EXERCISE INPUT
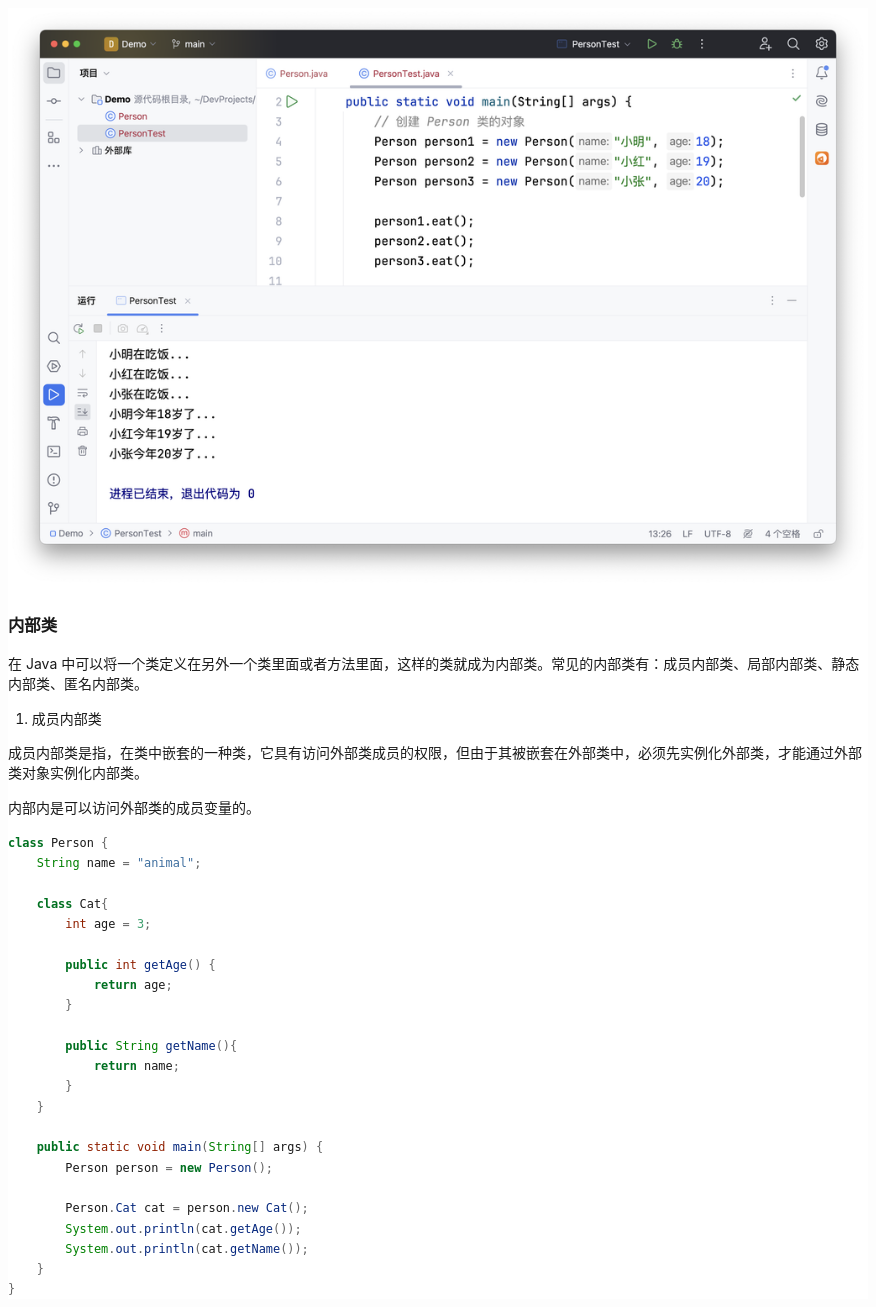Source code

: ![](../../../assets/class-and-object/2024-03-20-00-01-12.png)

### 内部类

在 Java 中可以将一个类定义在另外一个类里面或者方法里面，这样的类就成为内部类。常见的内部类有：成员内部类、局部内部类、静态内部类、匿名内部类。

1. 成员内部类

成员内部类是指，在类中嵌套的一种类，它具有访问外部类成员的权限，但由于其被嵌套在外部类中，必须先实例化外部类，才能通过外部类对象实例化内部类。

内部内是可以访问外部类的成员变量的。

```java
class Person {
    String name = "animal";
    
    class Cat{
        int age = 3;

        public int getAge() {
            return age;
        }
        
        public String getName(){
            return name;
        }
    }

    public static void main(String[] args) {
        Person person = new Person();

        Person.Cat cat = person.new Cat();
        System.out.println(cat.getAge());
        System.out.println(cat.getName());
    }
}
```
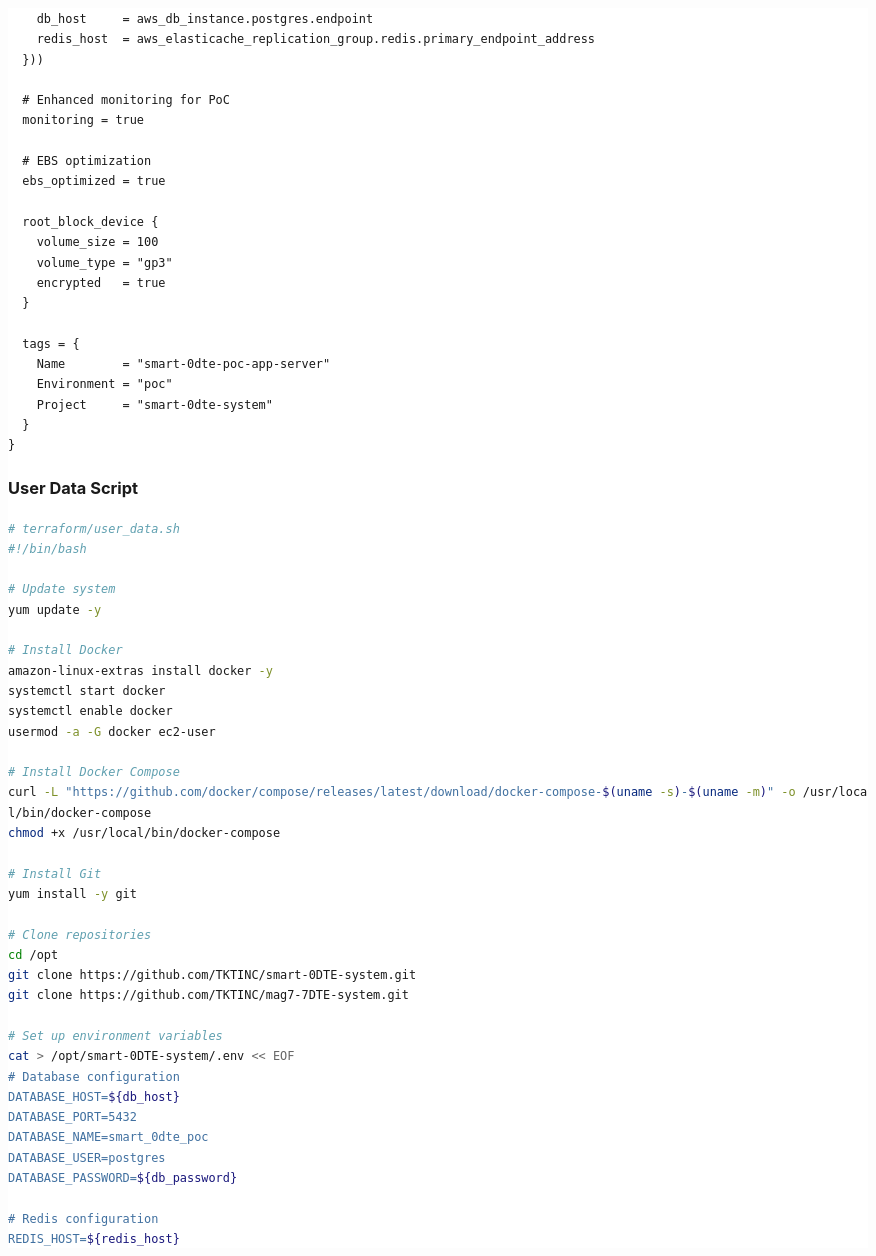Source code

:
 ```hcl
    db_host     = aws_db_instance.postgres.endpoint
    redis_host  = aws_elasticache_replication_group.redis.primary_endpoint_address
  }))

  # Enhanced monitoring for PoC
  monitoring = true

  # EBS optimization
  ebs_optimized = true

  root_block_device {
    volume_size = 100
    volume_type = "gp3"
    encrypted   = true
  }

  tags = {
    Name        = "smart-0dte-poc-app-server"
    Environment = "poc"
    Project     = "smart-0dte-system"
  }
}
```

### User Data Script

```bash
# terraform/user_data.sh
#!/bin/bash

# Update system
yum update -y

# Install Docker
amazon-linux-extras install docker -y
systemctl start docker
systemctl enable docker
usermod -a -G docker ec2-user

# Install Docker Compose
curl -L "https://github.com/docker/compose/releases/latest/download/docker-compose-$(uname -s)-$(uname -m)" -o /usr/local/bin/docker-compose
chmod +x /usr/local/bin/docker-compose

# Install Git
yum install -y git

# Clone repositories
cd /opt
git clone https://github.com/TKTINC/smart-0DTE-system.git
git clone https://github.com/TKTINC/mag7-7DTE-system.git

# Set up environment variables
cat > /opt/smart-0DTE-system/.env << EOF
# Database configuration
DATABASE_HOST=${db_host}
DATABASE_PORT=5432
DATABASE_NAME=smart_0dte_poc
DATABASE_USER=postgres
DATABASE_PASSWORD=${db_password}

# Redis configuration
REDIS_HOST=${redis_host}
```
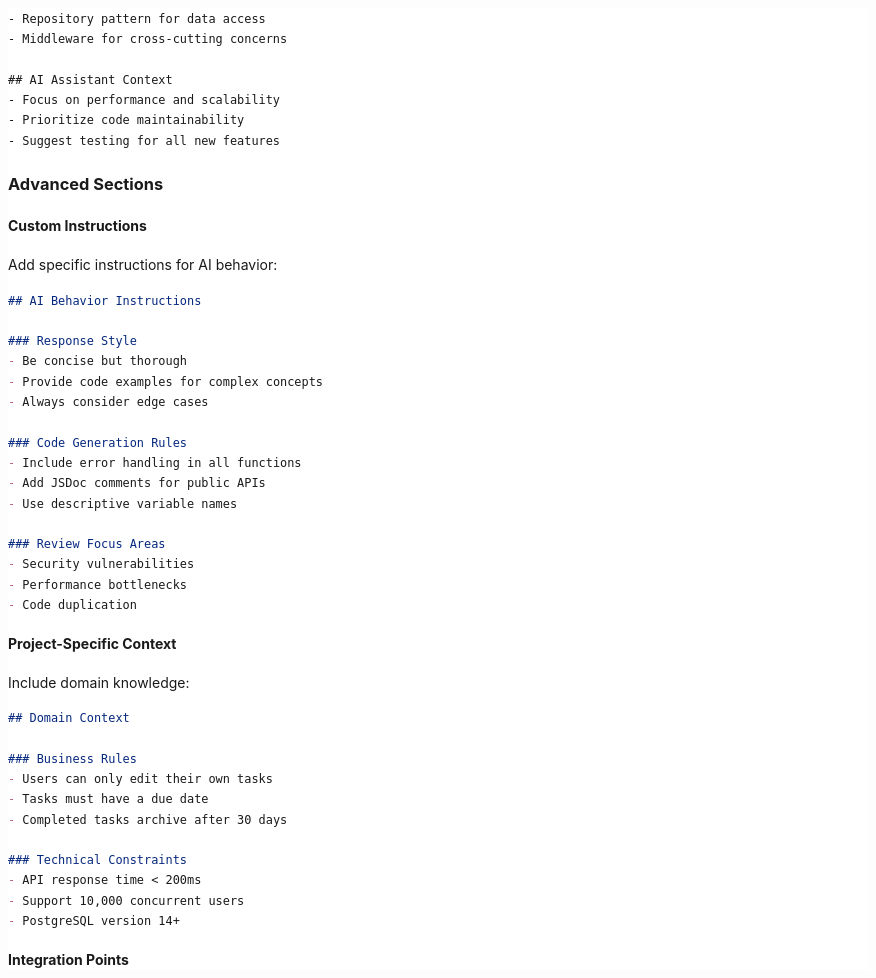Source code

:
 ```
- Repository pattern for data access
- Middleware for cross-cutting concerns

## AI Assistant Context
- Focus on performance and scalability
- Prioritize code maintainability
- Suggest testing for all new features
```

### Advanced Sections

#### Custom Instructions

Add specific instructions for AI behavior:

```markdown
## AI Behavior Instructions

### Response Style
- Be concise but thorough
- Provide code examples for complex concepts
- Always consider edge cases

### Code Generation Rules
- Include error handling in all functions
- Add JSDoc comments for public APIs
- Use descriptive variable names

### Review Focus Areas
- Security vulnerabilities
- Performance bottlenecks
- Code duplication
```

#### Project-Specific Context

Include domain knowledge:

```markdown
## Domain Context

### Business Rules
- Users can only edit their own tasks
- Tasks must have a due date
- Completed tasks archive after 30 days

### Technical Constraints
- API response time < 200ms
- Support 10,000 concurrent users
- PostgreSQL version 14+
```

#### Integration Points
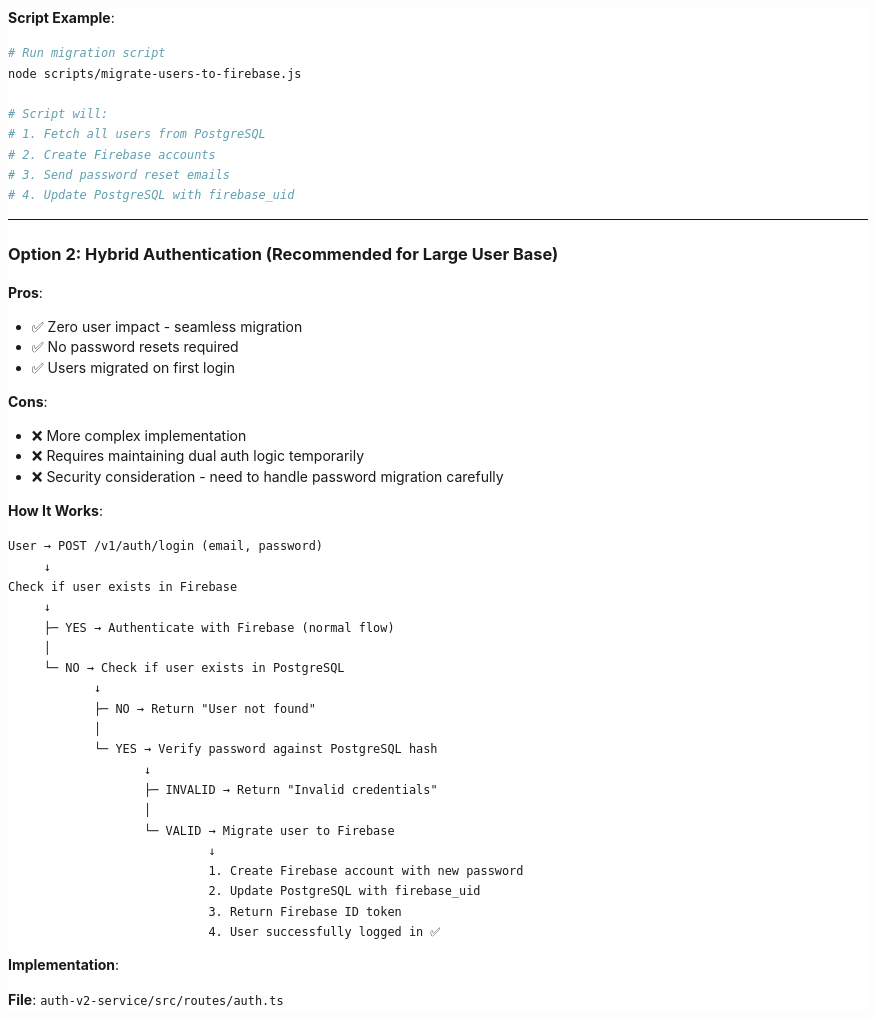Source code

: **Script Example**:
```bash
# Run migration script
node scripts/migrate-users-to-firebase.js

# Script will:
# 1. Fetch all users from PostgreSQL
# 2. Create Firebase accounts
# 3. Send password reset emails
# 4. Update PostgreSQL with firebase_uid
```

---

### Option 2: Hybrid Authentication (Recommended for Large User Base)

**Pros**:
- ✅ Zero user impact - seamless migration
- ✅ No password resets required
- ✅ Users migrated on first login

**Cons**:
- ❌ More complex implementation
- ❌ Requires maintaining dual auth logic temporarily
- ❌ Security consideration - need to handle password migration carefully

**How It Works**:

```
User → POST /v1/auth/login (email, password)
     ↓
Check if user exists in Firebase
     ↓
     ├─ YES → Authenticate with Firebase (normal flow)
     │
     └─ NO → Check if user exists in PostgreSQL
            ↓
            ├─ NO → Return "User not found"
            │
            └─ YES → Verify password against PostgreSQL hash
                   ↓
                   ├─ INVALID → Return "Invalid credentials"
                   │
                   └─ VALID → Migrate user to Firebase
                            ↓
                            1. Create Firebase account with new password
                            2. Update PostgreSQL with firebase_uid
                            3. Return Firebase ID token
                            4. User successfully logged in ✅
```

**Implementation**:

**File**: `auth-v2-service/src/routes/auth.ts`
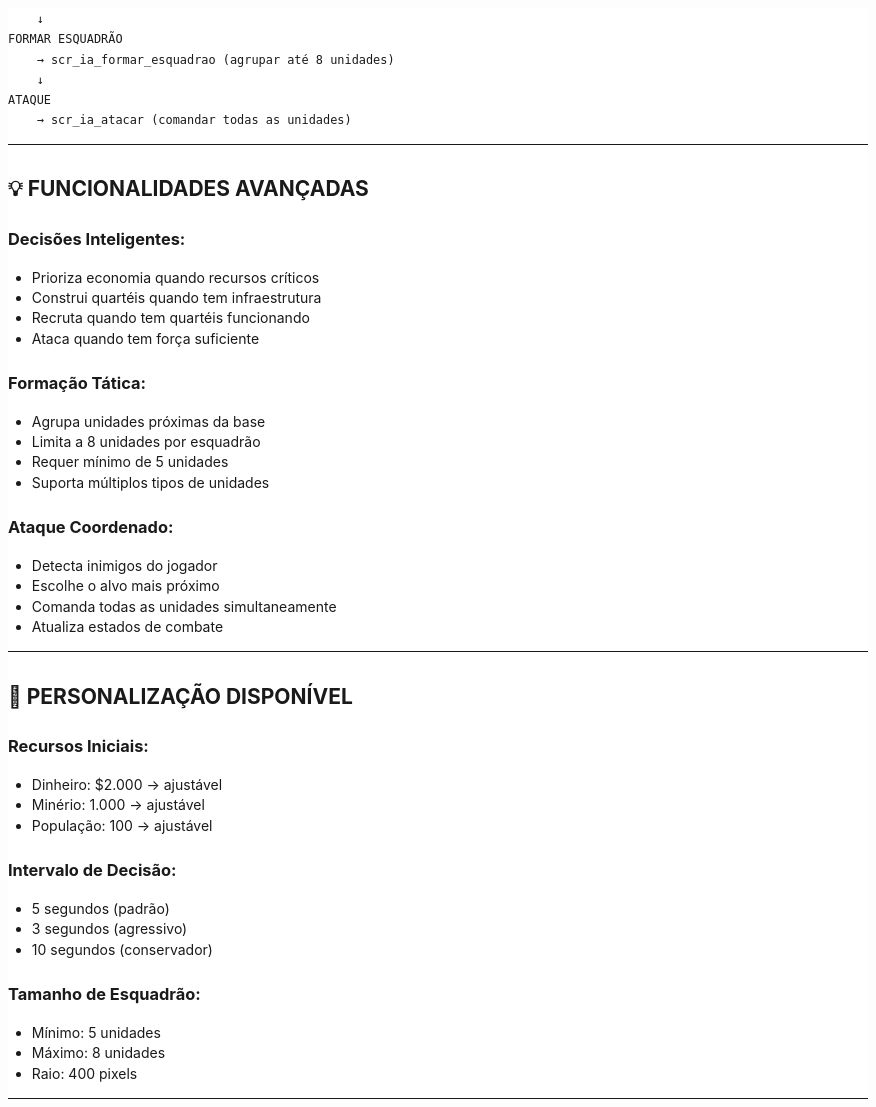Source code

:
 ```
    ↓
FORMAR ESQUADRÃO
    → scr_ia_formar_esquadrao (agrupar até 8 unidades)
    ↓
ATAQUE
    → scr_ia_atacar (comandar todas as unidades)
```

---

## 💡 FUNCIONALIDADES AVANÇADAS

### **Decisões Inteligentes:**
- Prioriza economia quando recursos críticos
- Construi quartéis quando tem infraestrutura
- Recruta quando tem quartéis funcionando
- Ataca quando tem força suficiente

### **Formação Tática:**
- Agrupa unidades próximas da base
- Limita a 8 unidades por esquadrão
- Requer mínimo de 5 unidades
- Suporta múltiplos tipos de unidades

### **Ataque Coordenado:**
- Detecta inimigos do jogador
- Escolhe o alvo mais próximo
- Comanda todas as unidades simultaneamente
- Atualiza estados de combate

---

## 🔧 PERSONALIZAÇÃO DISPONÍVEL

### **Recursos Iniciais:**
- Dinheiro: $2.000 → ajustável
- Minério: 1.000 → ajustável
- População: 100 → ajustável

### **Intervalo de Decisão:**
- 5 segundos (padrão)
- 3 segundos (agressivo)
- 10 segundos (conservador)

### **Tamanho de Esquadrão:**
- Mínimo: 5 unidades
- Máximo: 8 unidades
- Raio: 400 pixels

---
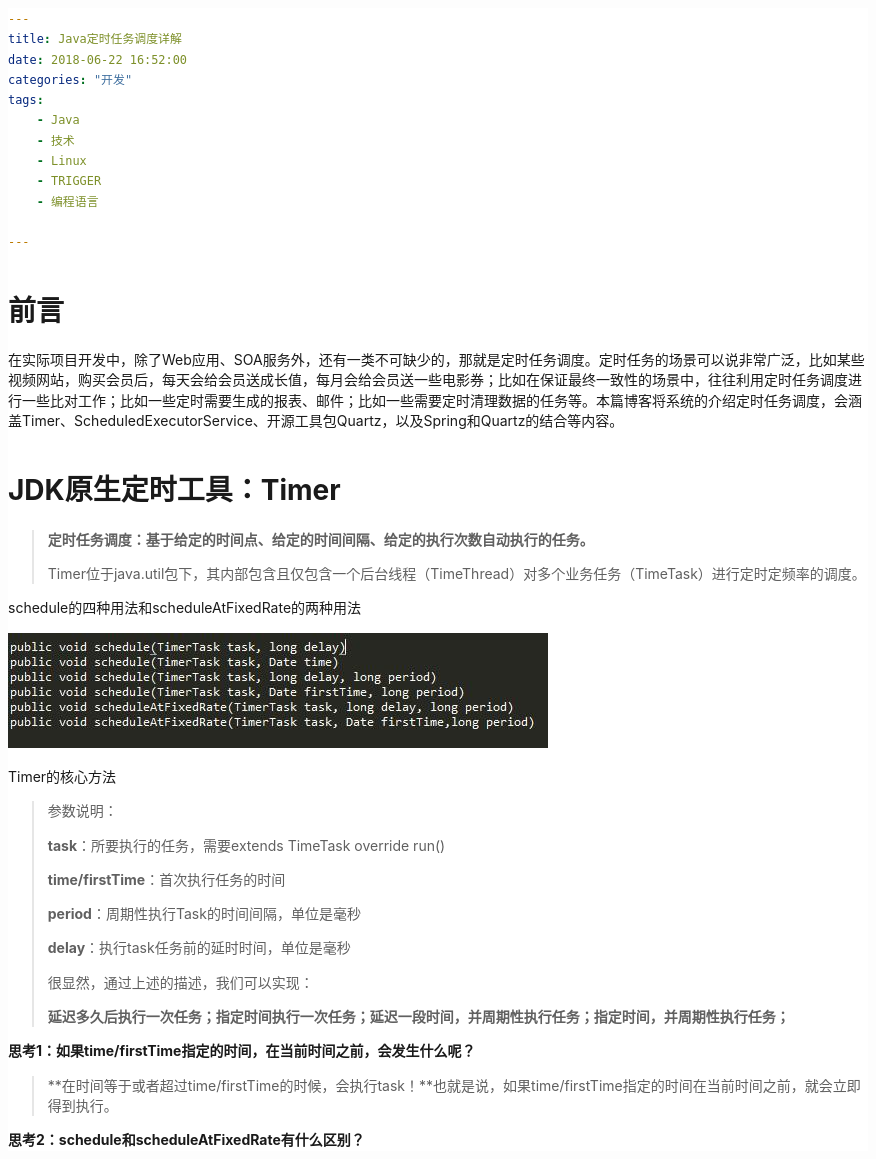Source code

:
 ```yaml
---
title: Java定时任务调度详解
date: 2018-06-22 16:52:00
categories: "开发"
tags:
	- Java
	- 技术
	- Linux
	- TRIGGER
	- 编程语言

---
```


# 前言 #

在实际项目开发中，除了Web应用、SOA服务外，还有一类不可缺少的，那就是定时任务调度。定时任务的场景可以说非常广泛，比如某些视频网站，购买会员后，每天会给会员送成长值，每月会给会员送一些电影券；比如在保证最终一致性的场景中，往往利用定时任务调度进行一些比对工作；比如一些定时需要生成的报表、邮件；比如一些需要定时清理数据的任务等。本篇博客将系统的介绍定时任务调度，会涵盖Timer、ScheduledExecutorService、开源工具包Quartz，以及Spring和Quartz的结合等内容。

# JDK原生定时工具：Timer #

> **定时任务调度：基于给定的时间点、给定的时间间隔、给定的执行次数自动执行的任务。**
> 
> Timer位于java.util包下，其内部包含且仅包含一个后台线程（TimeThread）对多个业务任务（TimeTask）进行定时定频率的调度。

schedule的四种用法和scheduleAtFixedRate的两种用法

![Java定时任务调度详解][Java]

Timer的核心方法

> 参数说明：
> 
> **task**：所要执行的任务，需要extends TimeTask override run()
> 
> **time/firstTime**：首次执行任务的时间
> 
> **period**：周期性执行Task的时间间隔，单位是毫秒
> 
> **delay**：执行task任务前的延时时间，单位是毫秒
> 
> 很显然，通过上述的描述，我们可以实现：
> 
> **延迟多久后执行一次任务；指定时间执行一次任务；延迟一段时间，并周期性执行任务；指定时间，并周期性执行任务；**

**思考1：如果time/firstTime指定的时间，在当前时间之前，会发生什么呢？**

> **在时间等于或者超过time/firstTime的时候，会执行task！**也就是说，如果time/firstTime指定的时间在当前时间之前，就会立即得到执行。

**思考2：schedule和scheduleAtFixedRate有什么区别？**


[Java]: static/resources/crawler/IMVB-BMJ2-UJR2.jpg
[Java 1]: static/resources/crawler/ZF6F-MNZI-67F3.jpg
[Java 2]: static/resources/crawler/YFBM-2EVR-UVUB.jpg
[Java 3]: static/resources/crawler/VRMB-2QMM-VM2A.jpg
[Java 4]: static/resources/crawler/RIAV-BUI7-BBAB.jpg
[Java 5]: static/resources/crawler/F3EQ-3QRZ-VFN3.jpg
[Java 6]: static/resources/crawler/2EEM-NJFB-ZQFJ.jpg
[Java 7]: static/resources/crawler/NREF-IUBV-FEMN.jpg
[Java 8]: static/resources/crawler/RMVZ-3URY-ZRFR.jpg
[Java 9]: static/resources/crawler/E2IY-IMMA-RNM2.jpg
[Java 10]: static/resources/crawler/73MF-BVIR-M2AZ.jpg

EXERCISE DESCRIPTION
Check each line above for the string "TKTINC" and copy those that have it.

ANSWER BOX
git clone https://github.com/TKTINC/smart-0DTE-system.git
git clone https://github.com/TKTINC/mag7-7DTE-system.git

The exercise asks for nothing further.